#### Text block
Abstract
Atypical hemolytic uremic syndrome (aHUS) is one of many causes of thrombotic microangiopathies (TMA) and represents about 5-10% of all HUS. aHUS is a very rare life-threatening disease with can impair many body systems and untreated disease can have a very poor prognosis with high morbidity and also mortality. More than 40% of patients are older than 18 years of age.
Permanent activation of alternative complement pathway due to the defective function of some complement factors is a leading cause of the disease. Alteration in some complement factors function is caused by loss of function mutations in responsible genes or in formation of specific autoantibodies against these factors.
The most frequent mutations are in complement factor H (CFH), I (CFI) and B (CFB), which are associated with worse course of the disease. Mutations in genes for membrane cofactor protein (MCP) or thrombomodulin (THBD) are associated with better outcomes by contrast.

#### Activity list
1. Answer these questions using the abstract on atypical hemolytic uremic syndrome:
(a) About what share of all HUS does aHUS represent?
(b) What proportion of patients are older than 18 years of age?
(c) Mutations in which genes are associated with better outcomes?
2. Continue the abstract on atypical hemolytic uremic syndrome, starting after its last sentence.

Dataset entries
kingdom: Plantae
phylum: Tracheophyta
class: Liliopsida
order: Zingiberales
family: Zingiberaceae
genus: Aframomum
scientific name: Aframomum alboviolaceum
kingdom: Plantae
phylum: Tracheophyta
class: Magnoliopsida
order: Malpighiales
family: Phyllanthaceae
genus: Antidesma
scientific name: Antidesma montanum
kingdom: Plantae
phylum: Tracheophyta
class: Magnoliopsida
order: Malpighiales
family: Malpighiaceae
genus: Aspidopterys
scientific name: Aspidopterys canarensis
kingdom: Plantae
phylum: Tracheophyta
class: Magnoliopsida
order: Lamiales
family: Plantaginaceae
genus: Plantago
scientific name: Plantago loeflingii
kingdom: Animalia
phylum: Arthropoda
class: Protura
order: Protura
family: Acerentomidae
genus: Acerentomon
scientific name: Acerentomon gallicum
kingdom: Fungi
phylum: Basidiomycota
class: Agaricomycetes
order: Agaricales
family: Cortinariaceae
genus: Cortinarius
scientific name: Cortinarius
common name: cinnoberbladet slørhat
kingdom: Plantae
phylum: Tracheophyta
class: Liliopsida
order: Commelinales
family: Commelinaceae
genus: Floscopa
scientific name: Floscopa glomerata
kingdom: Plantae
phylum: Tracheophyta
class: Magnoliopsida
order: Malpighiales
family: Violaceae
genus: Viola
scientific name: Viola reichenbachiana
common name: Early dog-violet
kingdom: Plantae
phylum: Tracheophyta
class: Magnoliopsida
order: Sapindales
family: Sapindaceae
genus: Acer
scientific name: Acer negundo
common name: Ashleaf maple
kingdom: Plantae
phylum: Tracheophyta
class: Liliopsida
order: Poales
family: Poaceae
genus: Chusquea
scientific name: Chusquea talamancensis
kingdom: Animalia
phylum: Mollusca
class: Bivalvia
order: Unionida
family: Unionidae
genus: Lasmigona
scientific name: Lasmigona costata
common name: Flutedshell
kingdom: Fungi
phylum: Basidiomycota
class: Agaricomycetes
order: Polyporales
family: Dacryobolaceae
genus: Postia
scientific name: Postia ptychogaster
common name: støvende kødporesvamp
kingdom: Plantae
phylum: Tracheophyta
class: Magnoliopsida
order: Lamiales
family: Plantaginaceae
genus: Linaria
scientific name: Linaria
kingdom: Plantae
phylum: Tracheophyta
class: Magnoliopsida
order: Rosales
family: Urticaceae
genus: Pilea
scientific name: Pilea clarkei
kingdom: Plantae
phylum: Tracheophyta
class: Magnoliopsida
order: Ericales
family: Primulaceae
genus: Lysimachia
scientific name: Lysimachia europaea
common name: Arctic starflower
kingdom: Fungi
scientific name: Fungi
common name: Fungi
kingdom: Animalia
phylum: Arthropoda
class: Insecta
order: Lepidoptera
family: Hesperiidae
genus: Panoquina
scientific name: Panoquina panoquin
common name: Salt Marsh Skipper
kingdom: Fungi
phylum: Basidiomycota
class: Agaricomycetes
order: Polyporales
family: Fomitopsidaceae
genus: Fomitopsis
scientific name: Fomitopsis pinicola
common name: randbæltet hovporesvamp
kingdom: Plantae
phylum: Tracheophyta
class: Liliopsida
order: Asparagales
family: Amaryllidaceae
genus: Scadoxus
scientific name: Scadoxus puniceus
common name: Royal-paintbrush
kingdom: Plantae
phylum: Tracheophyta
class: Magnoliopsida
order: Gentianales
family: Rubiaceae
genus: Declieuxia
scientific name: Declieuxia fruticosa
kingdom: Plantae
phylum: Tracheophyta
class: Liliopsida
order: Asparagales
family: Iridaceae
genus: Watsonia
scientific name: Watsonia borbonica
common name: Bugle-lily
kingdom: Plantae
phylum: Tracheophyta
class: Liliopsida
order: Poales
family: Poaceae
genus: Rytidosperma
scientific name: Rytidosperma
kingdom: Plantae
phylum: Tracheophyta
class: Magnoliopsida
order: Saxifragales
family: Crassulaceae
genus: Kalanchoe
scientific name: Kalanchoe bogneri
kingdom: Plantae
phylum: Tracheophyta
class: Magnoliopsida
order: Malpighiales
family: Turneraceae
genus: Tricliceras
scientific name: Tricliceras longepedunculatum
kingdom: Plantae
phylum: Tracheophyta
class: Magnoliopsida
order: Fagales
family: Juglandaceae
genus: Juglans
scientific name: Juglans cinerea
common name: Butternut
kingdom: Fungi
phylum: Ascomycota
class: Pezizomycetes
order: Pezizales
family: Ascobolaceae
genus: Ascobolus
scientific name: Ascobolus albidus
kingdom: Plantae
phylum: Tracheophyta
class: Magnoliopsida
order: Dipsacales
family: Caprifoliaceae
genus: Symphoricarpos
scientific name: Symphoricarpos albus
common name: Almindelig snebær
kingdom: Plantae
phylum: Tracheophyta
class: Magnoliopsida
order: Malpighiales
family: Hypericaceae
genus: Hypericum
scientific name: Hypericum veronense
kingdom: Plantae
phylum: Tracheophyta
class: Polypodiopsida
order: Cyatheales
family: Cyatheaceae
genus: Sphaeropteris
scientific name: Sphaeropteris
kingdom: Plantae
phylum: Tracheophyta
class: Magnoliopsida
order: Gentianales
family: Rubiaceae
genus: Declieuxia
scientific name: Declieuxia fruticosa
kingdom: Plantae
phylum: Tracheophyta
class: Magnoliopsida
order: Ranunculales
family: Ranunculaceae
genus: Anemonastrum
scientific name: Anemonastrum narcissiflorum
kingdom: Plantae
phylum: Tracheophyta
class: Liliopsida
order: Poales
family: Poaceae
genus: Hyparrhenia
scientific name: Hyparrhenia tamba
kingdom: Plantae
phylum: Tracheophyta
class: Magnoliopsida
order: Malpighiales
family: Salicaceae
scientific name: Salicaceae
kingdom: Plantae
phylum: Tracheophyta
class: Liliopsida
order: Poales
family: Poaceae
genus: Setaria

#### Solved tasks
1.
(a) About 5-10%.
(b) More than 40%.
(c) The genes for membrane cofactor protein (MCP) and thrombomodulin (THBD).

2.
Treatment with plasma infusions (PI) or plasma exchanges (PE) remains still the first therapeutic step during treatment of adults while eculizumab represents the first line of treatment in children and is also a drug of choice in adult patients who are refractory to or dependent on PI/PE. Eculizumab is humanized monoclonal antibody against complement factor C5 which very effectively blocks alternative pathway activation and leads to normalization of parameters of haemolysis and also to normalization of renal function.
Prognosis of patients treated by eculizumab is currently significantly better but the treatment generates many questions which need to be answered. For example, how long should be patients treated, when we can stop the treatment, how to manage patients with terminal renal failure who are indicated to renal transplantation, and many others.
We try to find some answers in this article.